Rastrear significa procurar o cancro antes de causar sintomas (4), ainda em fases iniciais, quando é menos provável que se tenha espalhado e seja mais fácil de tratar (5). Isto é  particularmente importante nos cancros com risco elevado de criar metástases se não  forem tratados. (4) Os testes de rastreio mais úteis são os que comprovadamente  reduzem o risco de uma pessoa morrer de cancro. (5) Não existe um teste específico para despistar o cancro da próstata, no entanto, há dois testes que são utilizados  frequentemente. (4) 

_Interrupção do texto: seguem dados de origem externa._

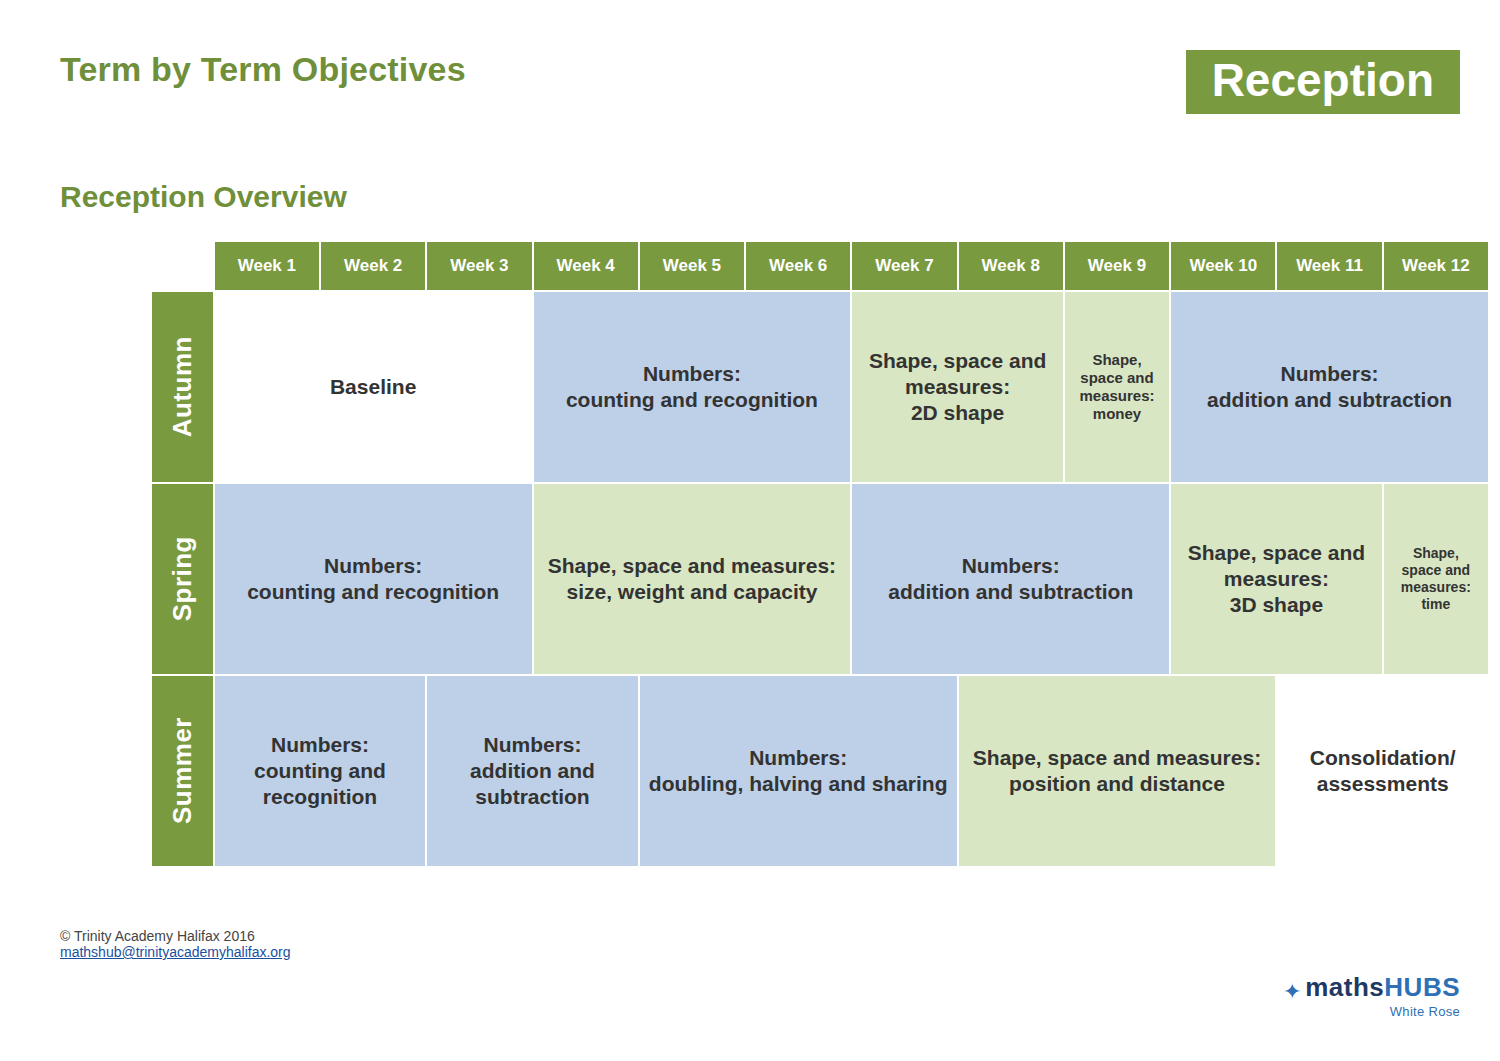Reception
Term by Term Objectives
Reception Overview
| | Week 1 | Week 2 | Week 3 | Week 4 | Week 5 | Week 6 | Week 7 | Week 8 | Week 9 | Week 10 | Week 11 | Week 12 |
| --- | --- | --- | --- | --- | --- | --- | --- | --- | --- | --- | --- | --- |
| Autumn | Baseline | Numbers: counting and recognition | Shape, space and measures: 2D shape | Shape, space and measures: money | Numbers: addition and subtraction |
| Spring | Numbers: counting and recognition | Shape, space and measures: size, weight and capacity | Numbers: addition and subtraction | Shape, space and measures: 3D shape | Shape, space and measures: time |
| Summer | Numbers: counting and recognition | Numbers: addition and subtraction | Numbers: doubling, halving and sharing | Shape, space and measures: position and distance | Consolidation/ assessments |
© Trinity Academy Halifax 2016
mathshub@trinityacademyhalifax.org
✦ mathsHUBS White Rose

O antigénio específico da próstata: o PSA é uma substância produzida pela próstata.  Genericamente, quanto mais elevado for o valor do PSA, maior será a probabilidade de  haver problemas na próstata. (4) Porém, muitos outros fatores, como a idade, a etnia,  alguns procedimentos médicos e medicamentos, podem afetar os níveis deste  antigénio. (4) O PSA pode detetar um cancro da próstata agressivo que necessita de tratamento urgente, mas também detetar cancros de crescimento lento que podem nunca causar  sintomas ou encurtar a vida (sobrediagnóstico). Algumas pessoas podem ter de tomar  decisões difíceis sobre exames e tratamentos com possíveis sequelas e que podem até  ser desnecessários. (9)

Outro argumento considera que, mesmo sendo o tratamento nas fases iniciais benéfico,  os seus efeitos secundários, como veremos, são tão graves e permanentes que os doentes optam por adiar o tratamento até que seja absolutamente necessário. Ainda há  que considerar que, embora esteja demonstrado que o rastreio reduz a probabilidade  de morte por cancro, muitas pessoas receberiam tratamento desnecessariamente já  que a maioria dos tumores não são prejudiciais (sobretratamento). (5, 9) 

É, por tudo isto, necessário realizar mais investigação para determinar se os possíveis  benefícios de um programa de rastreio compensam os danos. (9) Em Portugal, não  existe um programa nacional de rastreio. No entanto, existe a opção de realização de  rastreio de modo oportunístico a pessoas entre os 50 e os 75 anos. Este tipo de rastreio é feito através de uma abordagem individualizada, ocorrendo sempre que uma pessoa  recorre a uma consulta. A pessoa é informada e esclarecida acerca da necessidade da  prescrição e determinação do PSA, dos benefícios e dos riscos de sobrediagnóstico e  sobretratamento a que a pessoa fica sujeita pelo facto de integrar o rastreio  oportunístico e de que falamos acima. (10) 

O toque rectal também constitui uma forma comum de se examinar a próstata. Em 10  a 15 segundos, o médico apalpa a próstata a partir do reto. Assim, examina-se o tamanho, a consistência e a textura da próstata, se existem áreas duras, nódulos ou  zonas com crescimento para além da próstata e se existe dor ou pressão causados pelo  toque. No entanto, o médico sente apenas um dos lados da próstata. (5) 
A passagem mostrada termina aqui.